Aucun de vous n'a détourné ma main qui écrivait
Et n'a jeté de l'encre sur ma page.
Enfants, petits enfants, Qu'est-ce que j'ai à vous dire?
Il y a trop de baisers, pas donnés, entre nous.

(Le secret, 1919 )

personne

AH ! je n'ai pas d'enfants.
Des gens, à trogne rouge, aux ongles sales,
Mangeront et boiront près de ma bière ouverte.
Personne ne veillera, tentant de retenir
Le timbre de ma voix et l'accent de mes gestes.

Personne ne repassera, l'une après l'autre,
Les dates de ma vie mélangées à la sienne,
Et ne dira : il avait tant d'années quand je suis né,
Il était jeune encore quand j'ai fait ce voyage.

Personne ne fera la balance
Du mal et du bien que je lui aurai faits,
Puis, effaçant toutes mes injustices et mes colères,
Ne dira simplement :
Je l'aimais, il m'aimait.

Personne n'ouvrira ma porte toute grande,
Ne sentira sa main prise dans cent mains molles,
Et ne verra des faces qui souriaient se composer.

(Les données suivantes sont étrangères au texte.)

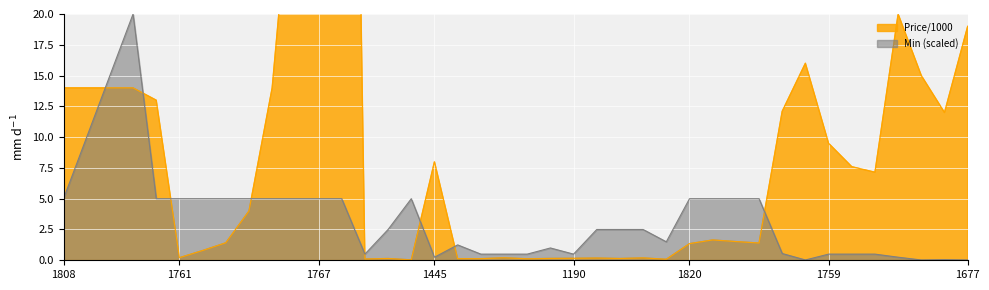

What is the value of the Price/1000 point at the 19th from the left?

0.1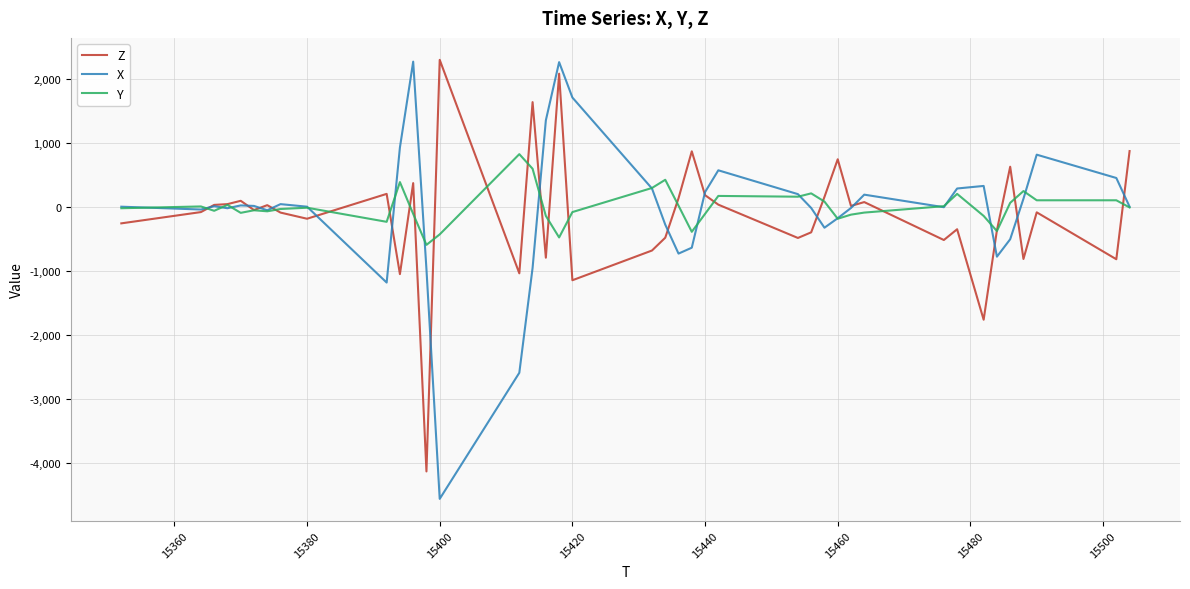

What is the smallest value displayed?

-4556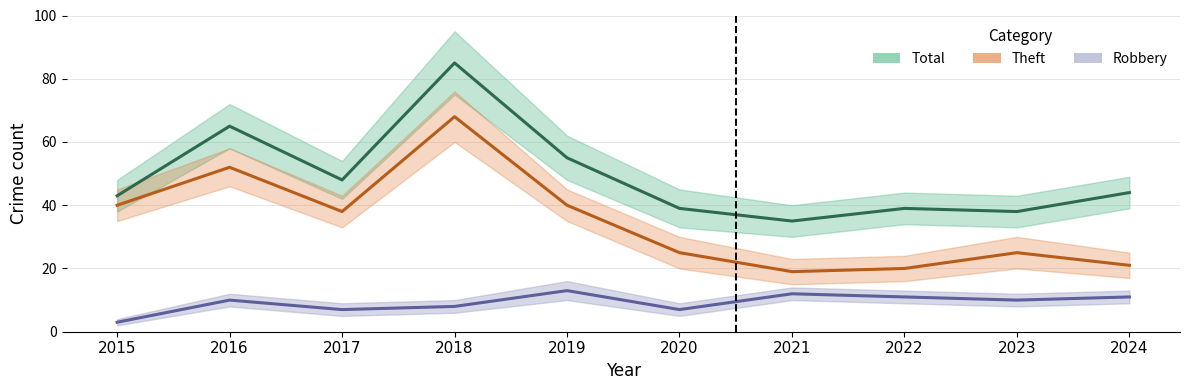

The Robbery series shows 10 at 2023. True or false?

True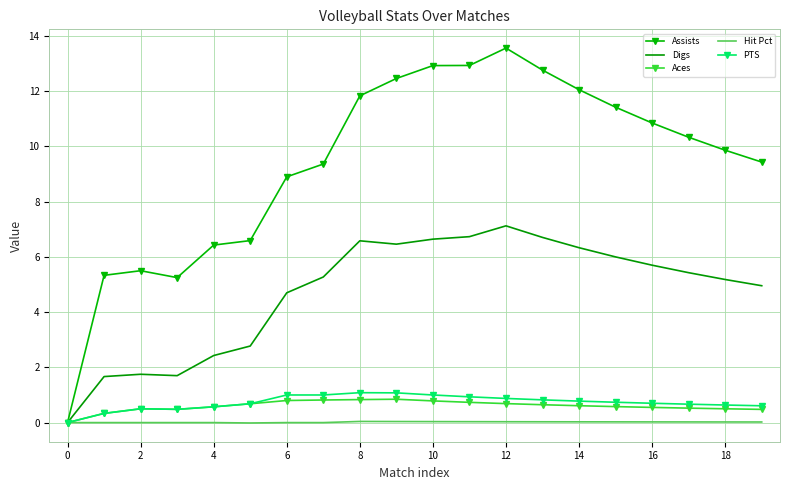

List the series in order of their peak value, lowest first.

Hit Pct, Aces, PTS, Digs, Assists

Personne ne descendra, une à une, les marches,
Ne passera au milieu d'une foule bavarde,
Ne butera dans l'herbe et, quand ses pieds
Enfonceront dans de la glaise grasse,
Ne serrera les dents,
Ne crispera les lèvres.
Personne ne s'assoira devant ma table,
N'ouvrira mes cahiers,
Et, feuilletant mes livres,
Ne trouvera tout à coup une marque
Que j'aurai faite pour lui.

Personne ne dira au jardinier:
Vous planterez ce frêne,
Vous taillerez ce buis,
Vous irez arroser une fois par semaine,
Et ne viendra de plus en plus pressé
M'apporter des bouquets de plus en plus petits.

Et toi, ma pierre,
Ma chère pierre de calcaire gélif,
Personne ne viendra te remettre debout,
Lorsque les églantiers
Te pencheront vers les fraisiers sauvages,
Quand le lierre des bois t'étreindra dans ses tiges,
Et, quand ses griffes
Te tireront, poussière, vers ma poussière.

(Le secret, 1919)

des ordres

J 'AI tant aimé de choses :
Chemins creux et villages,
Scarabées confiants, qui trottiez sur ma main,
Rayés de rouge et vert, comme un jouet d'enfant,
Et vous ruisseaux chantants;
Et vous, herbes si hautes,
Qu'étendu parmi vous, vous me cachiez le ciel ;

Le tilleul parfumé, avec le banc au pied,
Et la fontaine, et l'auge toujours pleine,
Et, sur le roc, au bord du lac, les chèvres;

Et le pâtre qui corne dans la rue principale,
Et les vaches, avec leurs cloches mélancoliques
Comme les bruits brouillés qui imitent la pluie

Dans une ouverture d'opéra romantique;
Les montagnes de pierre plaquées de prés et de sapins,
Et tachetées de chalets et de granges,
Avec, au meilleur point, exposé au midi,
L'hôtel de premier ordre;

Et toi, lac aux flancs bleus, Aux eaux si solennelles
Que, lorsque je regarde tes herbes qui s'enfoncent,
Je crois à tous les dieux!

Et toi, lune inlassable,
Et l'étoile du soir, " messagère lointaine ",
Et le vent qui s'apaise,
Et les parfums qui montent
Vers le clinquant des astres qui s'allume là-haut,
Et Chateaubriand, et Rousseau !...

Si vous saviez combien plus multiple que vous
Est celle qui, dans les villes,
Ne soulève jamais vers vous ses yeux mobiles,
Et qui ne sait ni voir, ni juger, ni penser,
Mais qui agite incessamment ses lèvres peintes,
Celle qui pleure, et sourit et rit et vernit ses ongles et met au monde,
Et qui, malgré nos vœux, nos remords, nos dégoûts,
Serrés dans les métros,
Empilés dans les salles,
Ballottés par les foules,
Avec ses jupes droites, ou bouffantes, ou collantes,
Avec son teint, la chaleur de son corps, et ses hanches,
Nous apporte des ordres venus on ne sait d'où.